The ACS just issued a media release: http://www.acs.org.au/news-and-media/news-and-media-releases...

Delimiter has posted an article as well: http://delimiter.com.au/2013/02/01/morons-freelancer-ceo-wan...

I find it humorous that the ACS's response is "the ACS Foundation has nothing do to with the ACS". It just happens to be an organisation they set up and uses their name that their members promote.

Some interesting emails came in overnight:

"The ACS is run by a whole bunch of accountants and lawyers who can't believe their luck that people associate them with the technology industry"

"You’re right that the ACS has to go.

Back in 2001 I contacted the ACS to discuss some policy things and was horrified to discover the “experts” I was talking to were nothing more than accountants. Later they elected a lawyer as president, and then a recruiter, prompting me to publicly condemn the ACS as a fake during the period 2004 – 2006.

The ACS is actually an anti-professional organisation. Their agenda is not to promote computer science or engineering expertise, but rather to allow pretenders to hide in the generic vagueness of “ICT Professional.” They actually work to devalue real expertise, since engineers and computer scientists pose a threat to accountants, MBAs and lawyers who want to claim membership of the technology professsions.

I think the solution has to be a formal inquiry into regulation of the IT professions, with a view to government stepping in and, as you put it, disbanding the ACS. At the moment, the ACS has insinuated itself too strongly into formal regulation. Simply starting a rival organisation for software engineers, say, would not work. Government has to dissolve existing ACS influence and leave the way open for new specialist organisations."

→ Set of tasks:
a. Copy the ACS post word for word between "Delimiter has posted" and "ACS has to go.", inclusive.
b. According to the ACS post, what did one email writer discover in 2001 about the "experts" at the ACS?
The entries after this point are separate material with no connection to the ACS post.

→ Information:
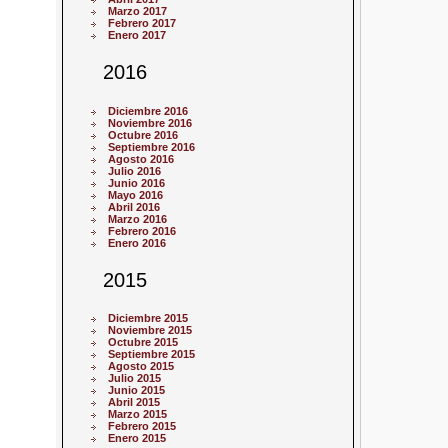
Marzo 2017
Febrero 2017
Enero 2017
2016
Diciembre 2016
Noviembre 2016
Octubre 2016
Septiembre 2016
Agosto 2016
Julio 2016
Junio 2016
Mayo 2016
Abril 2016
Marzo 2016
Febrero 2016
Enero 2016
2015
Diciembre 2015
Noviembre 2015
Octubre 2015
Septiembre 2015
Agosto 2015
Julio 2015
Junio 2015
Abril 2015
Marzo 2015
Febrero 2015
Enero 2015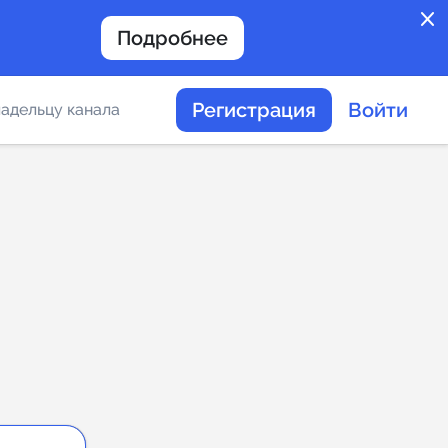
close
Подробнее
Регистрация
Войти
адельцу канала
отов
таемости каналов в
альное
дение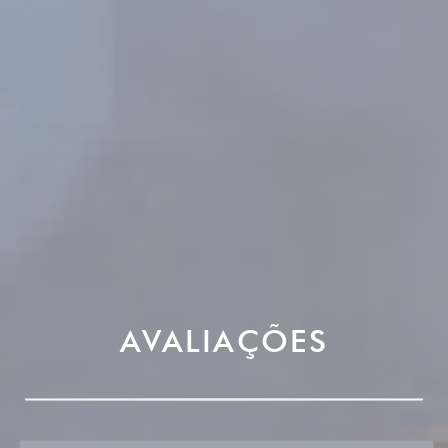
AVALIAÇÕES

→ Answers by task:
a.
Delimiter has posted an article as well: http://delimiter.com.au/2013/02/01/morons-freelancer-ceo-wan...

I find it humorous that the ACS's response is "the ACS Foundation has nothing do to with the ACS". It just happens to be an organisation they set up and uses their name that their members promote.

Some interesting emails came in overnight:

"The ACS is run by a whole bunch of accountants and lawyers who can't believe their luck that people associate them with the technology industry"

"You’re right that the ACS has to go.

b. They were nothing more than accountants.